Life After the Latest Quilt Show

It’s Monday afternoon after the West Virginia Quilt Festival and we’ve been home about a day. Laundry is done, suitcases unpacked. Still have to move the booth stuff in, once the road-weariness has had a chance to abate. (And if my language is a little stuffy or odd, that’s a side effect of fatigue.)
Recently, I’ve been getting emails from Alyson Stanfield of www.ArtBizCoach.com. In her video series, 6 Tips for Improving Your Art Business, she speaks about creating ‘ecstatic encounters’ between people and your art. I’ve seen two such encounters at shows this year – customers who were visibly moved by a piece of my fabric. That’s really gratifying and awe-inspiring. And it’s the kind of feedback that makes me keep going back to shows.
That said, all the ego-enhancing experiences I’ve had at shows over the years don’t impact the bottom line. But, lest you think I’m planning on throwing in the towel (which is often how I feel when I get home), I’m considering how to get more buck for my bang. Another vendor who was at the show selling hand-dyed fabrics also sold commercial fabric, which accounted for 85% of her sales. And she did four times what I did in sales. What do you think: would adding select bolts of commercial fabric dilute my brand? Or enhance it?

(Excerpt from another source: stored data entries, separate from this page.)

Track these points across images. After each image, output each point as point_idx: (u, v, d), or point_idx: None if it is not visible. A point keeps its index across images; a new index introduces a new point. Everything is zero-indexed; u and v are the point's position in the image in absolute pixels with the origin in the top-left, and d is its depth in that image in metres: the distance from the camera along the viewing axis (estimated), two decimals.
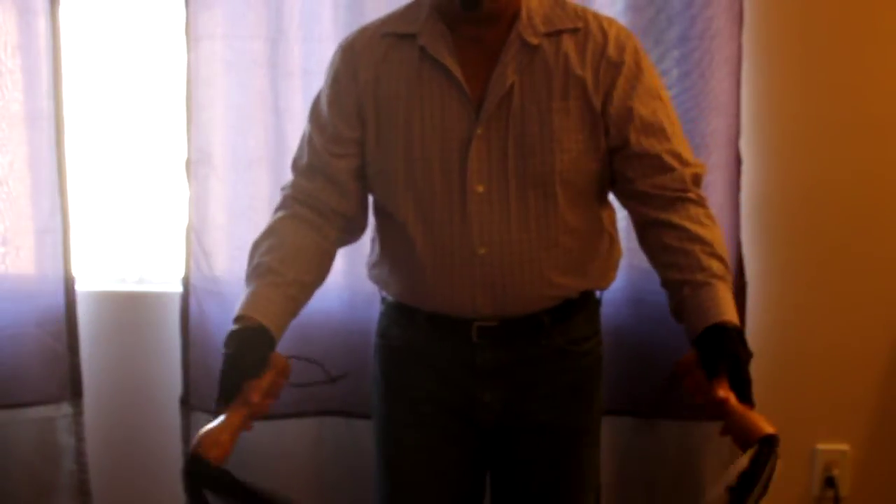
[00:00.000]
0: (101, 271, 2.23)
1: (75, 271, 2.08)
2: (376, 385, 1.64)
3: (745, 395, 1.31)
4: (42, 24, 2.00)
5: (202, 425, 2.01)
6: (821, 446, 2.13)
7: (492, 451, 1.59)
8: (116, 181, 2.22)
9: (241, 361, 1.36)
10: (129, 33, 2.17)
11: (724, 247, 1.45)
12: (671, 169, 1.46)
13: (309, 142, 1.57)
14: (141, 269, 2.24)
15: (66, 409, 2.08)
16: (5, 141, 2.01)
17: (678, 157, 1.47)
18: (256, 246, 1.51)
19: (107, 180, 2.21)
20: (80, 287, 2.10)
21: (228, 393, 1.36)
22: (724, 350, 1.32)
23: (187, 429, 2.06)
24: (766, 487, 1.25)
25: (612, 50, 1.46)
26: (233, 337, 1.39)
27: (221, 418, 1.34)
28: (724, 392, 1.30)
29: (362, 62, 1.52)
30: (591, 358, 1.59)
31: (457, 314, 1.50)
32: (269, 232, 1.52)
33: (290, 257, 1.48)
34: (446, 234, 1.47)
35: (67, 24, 2.05)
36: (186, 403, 2.06)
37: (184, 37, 1.99)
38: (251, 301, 1.43)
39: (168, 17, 2.11)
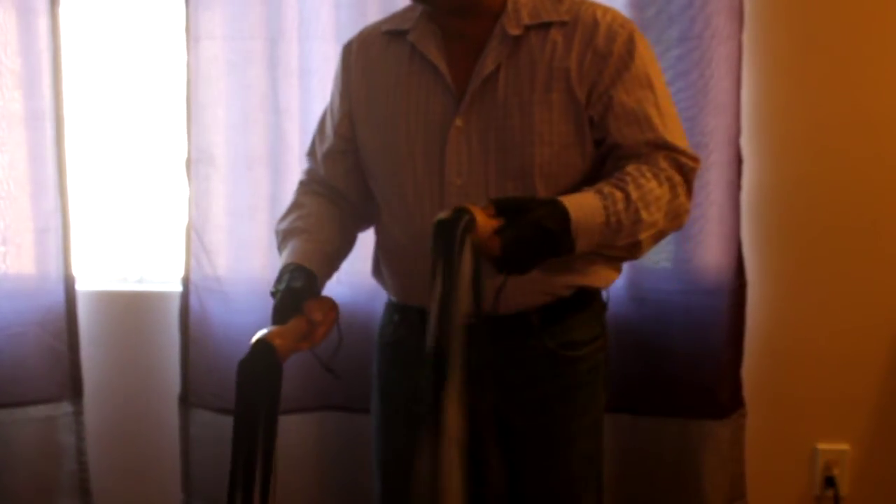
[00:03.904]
0: (102, 271, 2.24)
1: (76, 271, 2.08)
2: (373, 384, 1.65)
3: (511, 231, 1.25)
4: (43, 23, 2.01)
5: (201, 423, 2.06)
6: (821, 446, 2.13)
7: (483, 456, 1.58)
8: (117, 181, 2.22)
9: (297, 291, 1.37)
10: (129, 33, 2.17)
11: (649, 198, 1.35)
12: (646, 155, 1.41)
13: (313, 137, 1.64)
14: (142, 268, 2.25)
15: (66, 407, 2.09)
16: (6, 140, 2.01)
17: (659, 144, 1.42)
18: (282, 219, 1.56)
19: (107, 180, 2.22)
20: (81, 286, 2.10)
21: (282, 317, 1.35)
22: (517, 200, 1.29)
23: (186, 427, 2.07)
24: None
25: (600, 40, 1.43)
26: (282, 277, 1.41)
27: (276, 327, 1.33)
28: (484, 212, 1.24)
29: (357, 59, 1.55)
30: (586, 364, 1.53)
31: None
32: (294, 206, 1.57)
33: (320, 222, 1.53)
34: (425, 227, 1.42)
35: (68, 24, 2.06)
36: (185, 401, 2.07)
37: (184, 37, 2.00)
38: (291, 254, 1.46)
39: (168, 17, 2.11)
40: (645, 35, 1.91)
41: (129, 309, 2.18)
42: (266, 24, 1.99)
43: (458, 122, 1.44)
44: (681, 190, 1.42)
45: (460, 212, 1.22)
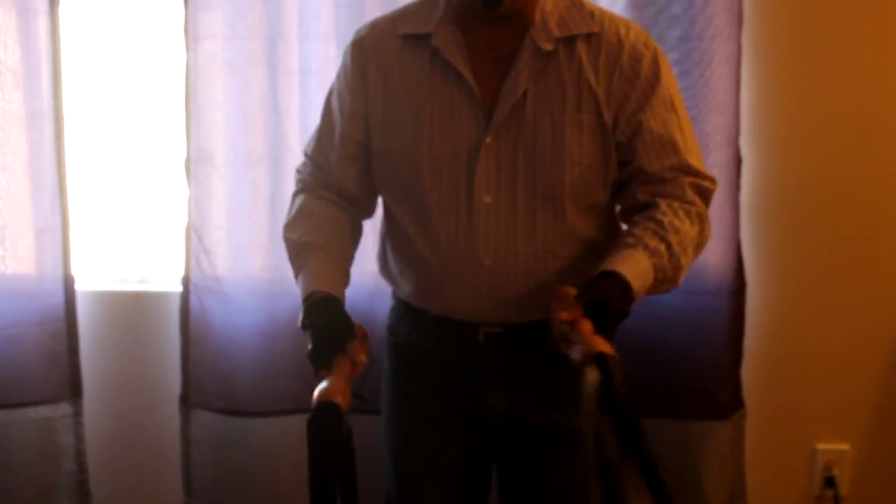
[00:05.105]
0: (102, 271, 2.23)
1: (76, 271, 2.08)
2: (385, 380, 1.64)
3: (601, 328, 1.28)
4: (42, 23, 2.00)
5: (202, 423, 2.06)
6: (821, 446, 2.13)
7: (497, 450, 1.59)
8: (117, 181, 2.22)
9: (335, 327, 1.38)
10: (129, 33, 2.17)
11: (686, 241, 1.40)
12: (672, 180, 1.44)
13: (318, 136, 1.59)
14: (142, 268, 2.24)
15: (65, 408, 2.08)
16: (5, 140, 2.01)
17: (683, 169, 1.45)
18: (292, 227, 1.54)
19: (107, 180, 2.22)
20: (80, 287, 2.10)
21: (326, 357, 1.35)
22: (595, 289, 1.32)
23: (187, 427, 2.07)
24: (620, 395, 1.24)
25: (626, 60, 1.42)
26: (314, 308, 1.40)
27: (333, 375, 1.34)
28: (572, 315, 1.28)
29: (372, 60, 1.50)
30: None
31: (463, 319, 1.50)
32: (302, 213, 1.55)
33: (332, 235, 1.52)
34: (452, 243, 1.45)
35: (68, 24, 2.05)
36: (186, 401, 2.07)
37: (183, 37, 1.99)
38: (314, 278, 1.45)
39: (168, 17, 2.11)
40: None
41: (129, 309, 2.18)
42: (266, 24, 1.99)
43: (489, 139, 1.42)
44: (706, 224, 1.46)
45: (602, 362, 1.23)
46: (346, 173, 1.55)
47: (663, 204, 1.42)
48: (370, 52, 1.51)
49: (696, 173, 1.45)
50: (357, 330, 1.40)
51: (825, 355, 2.10)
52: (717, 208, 1.96)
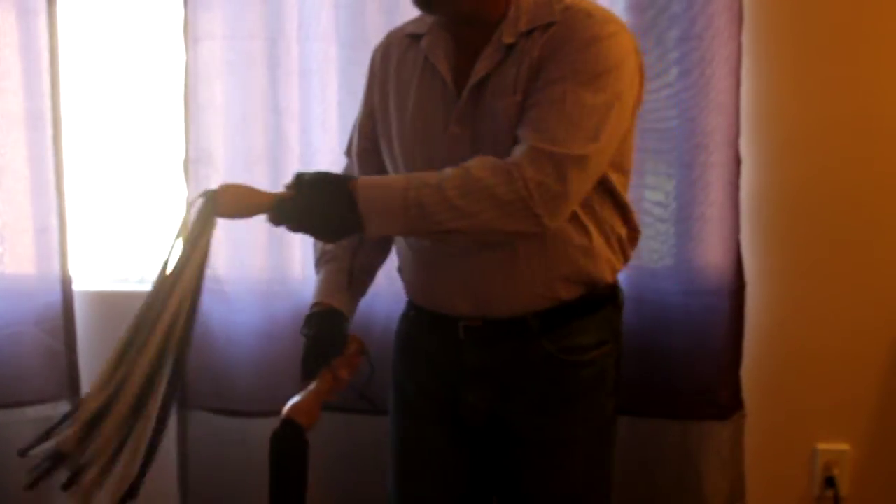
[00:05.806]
0: (101, 271, 2.23)
1: (74, 271, 2.08)
2: (391, 380, 1.67)
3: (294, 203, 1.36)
4: (41, 23, 2.00)
5: (199, 423, 2.05)
6: (821, 446, 2.13)
7: (486, 453, 1.59)
8: (115, 181, 2.22)
9: (323, 340, 1.49)
10: (128, 33, 2.17)
11: (471, 186, 1.31)
12: (521, 145, 1.35)
13: (350, 134, 1.67)
14: (142, 268, 2.24)
15: (64, 407, 2.07)
16: (4, 140, 2.01)
17: (539, 130, 1.34)
18: None
19: (106, 180, 2.21)
20: (79, 286, 2.10)
21: (312, 369, 1.48)
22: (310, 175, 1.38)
23: (184, 428, 2.07)
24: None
25: (562, 34, 1.38)
26: (311, 319, 1.52)
27: (309, 389, 1.46)
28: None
29: (381, 61, 1.58)
30: (591, 370, 1.52)
31: (445, 312, 1.52)
32: None
33: (350, 245, 1.57)
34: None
35: (67, 24, 2.05)
36: (183, 401, 2.06)
37: (183, 37, 1.99)
38: (323, 288, 1.56)
39: (168, 17, 2.11)
40: (646, 37, 1.93)
41: (127, 309, 2.15)
42: (266, 24, 1.99)
43: (455, 129, 1.45)
44: (521, 185, 1.31)
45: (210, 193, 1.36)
46: (365, 170, 1.60)
47: (478, 156, 1.36)
48: (380, 54, 1.59)
49: (549, 139, 1.32)
50: (351, 343, 1.49)
51: (825, 356, 2.10)
52: (717, 208, 1.97)
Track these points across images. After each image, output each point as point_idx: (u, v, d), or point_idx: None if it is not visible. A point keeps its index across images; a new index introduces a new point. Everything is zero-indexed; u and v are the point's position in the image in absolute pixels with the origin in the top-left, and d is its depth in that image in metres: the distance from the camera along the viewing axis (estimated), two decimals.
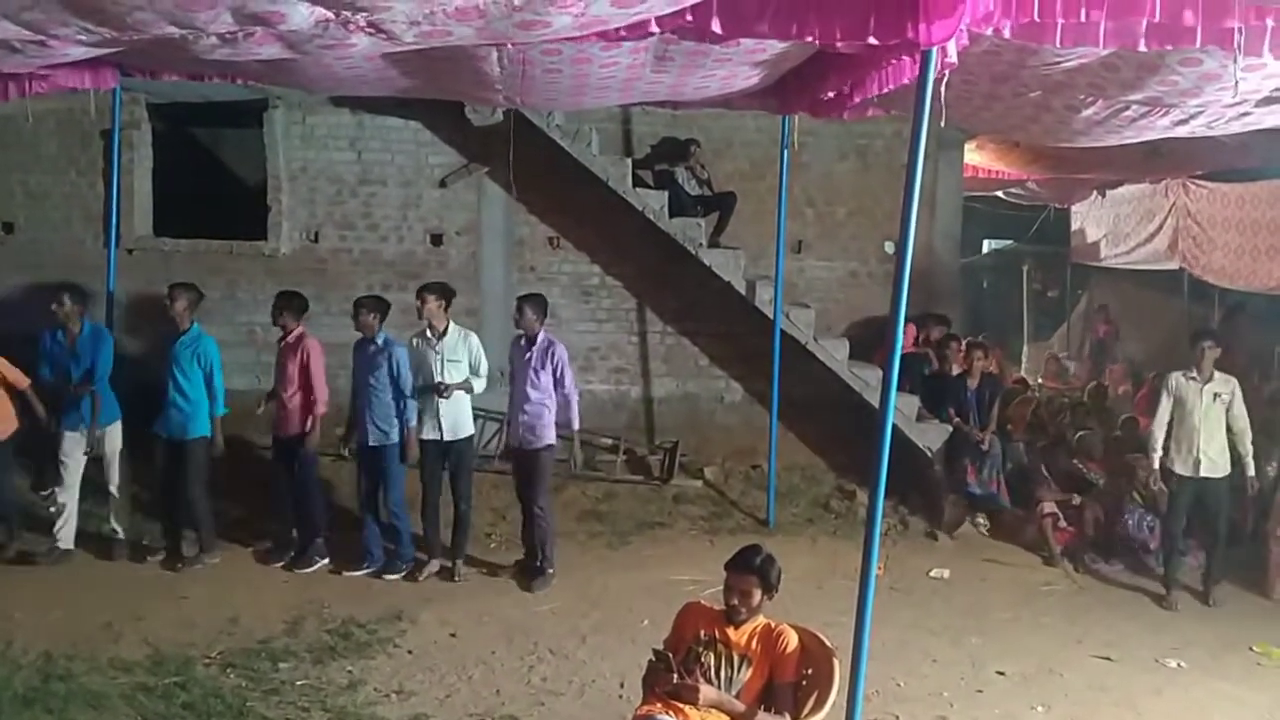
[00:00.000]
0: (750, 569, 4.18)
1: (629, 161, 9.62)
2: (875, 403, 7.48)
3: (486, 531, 8.70)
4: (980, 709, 5.80)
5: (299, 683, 5.78)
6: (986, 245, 19.18)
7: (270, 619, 6.70)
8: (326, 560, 7.82)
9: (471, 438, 7.90)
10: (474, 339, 7.78)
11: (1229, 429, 7.47)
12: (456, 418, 7.67)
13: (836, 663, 4.10)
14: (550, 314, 8.03)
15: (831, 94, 6.89)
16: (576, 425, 7.72)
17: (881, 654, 5.87)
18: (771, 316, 9.08)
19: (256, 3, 3.94)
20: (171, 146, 10.50)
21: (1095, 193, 14.32)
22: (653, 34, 4.83)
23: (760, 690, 4.11)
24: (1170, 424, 7.56)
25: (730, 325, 9.95)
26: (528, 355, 7.62)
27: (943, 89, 4.69)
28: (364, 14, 4.09)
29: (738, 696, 4.05)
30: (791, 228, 9.64)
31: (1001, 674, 6.24)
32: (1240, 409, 7.50)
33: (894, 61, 5.60)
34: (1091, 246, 14.80)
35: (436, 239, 10.14)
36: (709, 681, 4.04)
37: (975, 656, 6.49)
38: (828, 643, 4.18)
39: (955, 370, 9.16)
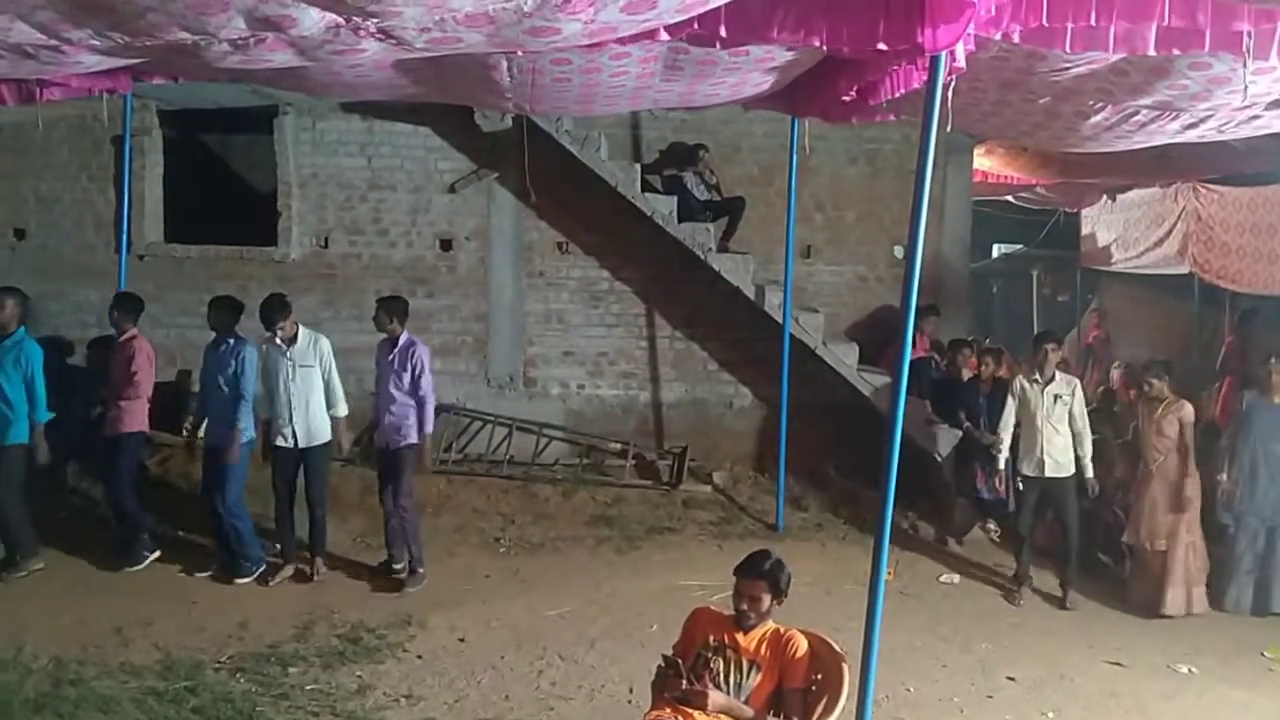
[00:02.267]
0: (759, 574, 4.18)
1: (638, 167, 9.63)
2: (883, 408, 7.52)
3: (495, 537, 8.70)
4: (991, 714, 5.79)
5: (308, 687, 5.79)
6: (996, 250, 19.14)
7: (280, 624, 6.71)
8: (156, 553, 7.76)
9: (328, 444, 7.72)
10: (324, 344, 7.66)
11: (1071, 430, 7.61)
12: (310, 425, 7.58)
13: (846, 668, 4.09)
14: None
15: (841, 99, 6.89)
16: (429, 428, 7.64)
17: (891, 659, 5.87)
18: (780, 321, 9.08)
19: (268, 7, 3.96)
20: (182, 153, 10.56)
21: (1105, 197, 14.27)
22: (662, 41, 4.84)
23: (769, 695, 4.10)
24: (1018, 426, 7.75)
25: (739, 330, 9.95)
26: (390, 357, 7.64)
27: (950, 94, 4.69)
28: (374, 20, 4.10)
29: (747, 702, 4.05)
30: (800, 232, 9.65)
31: (1012, 679, 6.22)
32: (1080, 410, 7.62)
33: (902, 67, 5.60)
34: (1102, 251, 14.74)
35: (446, 244, 10.16)
36: (718, 687, 4.03)
37: (985, 662, 6.48)
38: (837, 648, 4.17)
39: (966, 375, 9.14)
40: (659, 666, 4.15)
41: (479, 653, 6.39)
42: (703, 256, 9.43)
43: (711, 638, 4.21)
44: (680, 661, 4.10)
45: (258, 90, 8.75)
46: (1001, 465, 7.89)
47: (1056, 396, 7.59)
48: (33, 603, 6.95)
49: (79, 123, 9.78)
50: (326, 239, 10.11)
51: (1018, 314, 17.58)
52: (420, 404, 7.56)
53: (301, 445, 7.58)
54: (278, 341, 7.55)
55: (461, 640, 6.60)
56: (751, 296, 9.45)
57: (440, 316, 10.18)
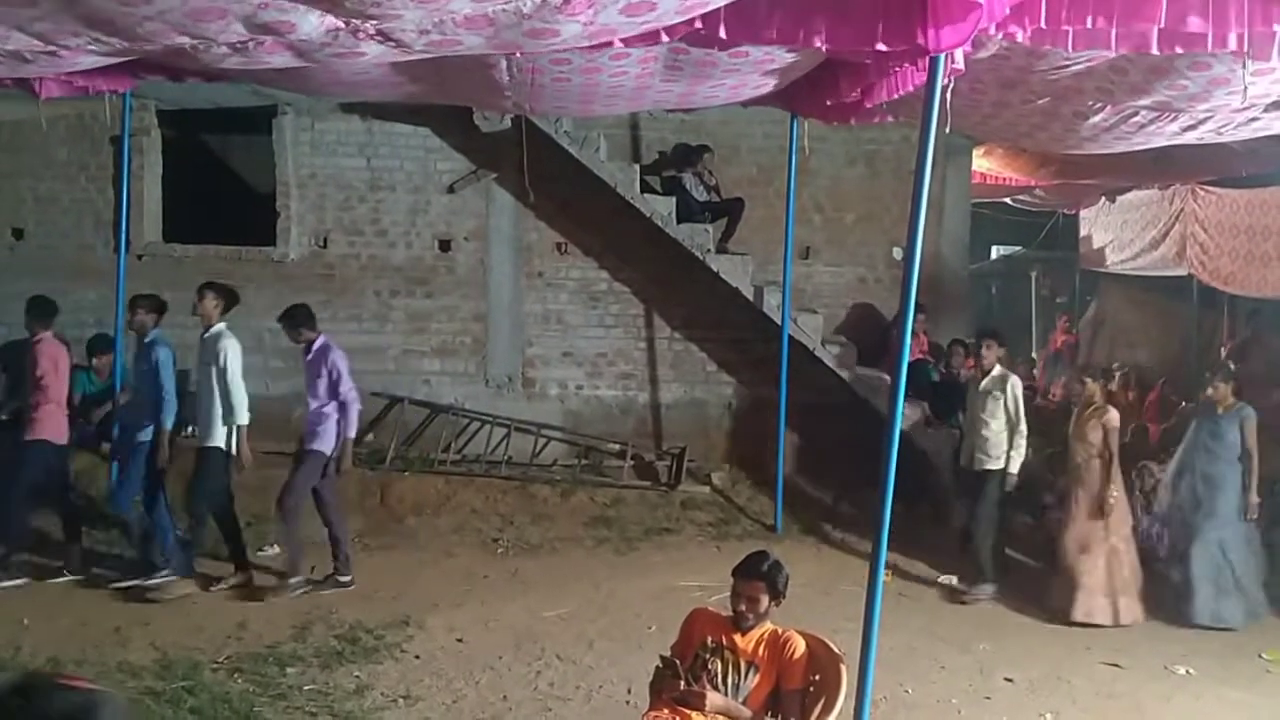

Finally, I was thrilled to see the Dare to Dance Art Quilt Challenge hanging at the show. Here’s a picture of me with the book and some of the quilts, including mine, of course!

4 thoughts on “Life After the Latest Quilt Show

  1. I think it's a great idea to add select fabrics. I know that hand dyed fabrics are expensive, so mixing them would likely be what the customer will do anyway. I really like buying my fabric all at once so that I know it will go together. I think Andrea's idea of creating bundles is really good. Basically it comes down to serving your customers — if you think that additional fabrics would benefit them, I'd go for it!

  2. I supplement my dyed fabric with finished items, such as scarves. While there is some overlap in the customers for each, many of my scarf buyers don't sew or quilt. I have finished items in the gift shop at the local art museum, for example, where just fabric wouldn't work.
    Congrats on Dare to Dance. I have 2 quilts in the book, but they are not traveling in the show.

  3. You might consider adding some fabrics that coordinate with your dyed fabrics. You might make packets of coordinating fabrics – a few of yours and then some commercial ones. Many quilters like to quilt, but they don't have an artistic feel. They like to be told what looks good together. It' makes them more willing to purchase fabric. Perhaps your potential customers can't figure out by themselves how to make your fabrics work with other fabrics.

    Andrea

  4. I too feel a genuine emotional connection to your fabrics and believe that by bundling, you are not only assisting the consumer in their color choices but also bolstering their design confidence. I think this would be decidedly better for you than simply incorporating commercial yardage and in fact potentially diluting the direct sale of your own……. and four quilts to your left, on the opposite end of our bar, you'll find me in the exhibit, isn't this the best adventure?????????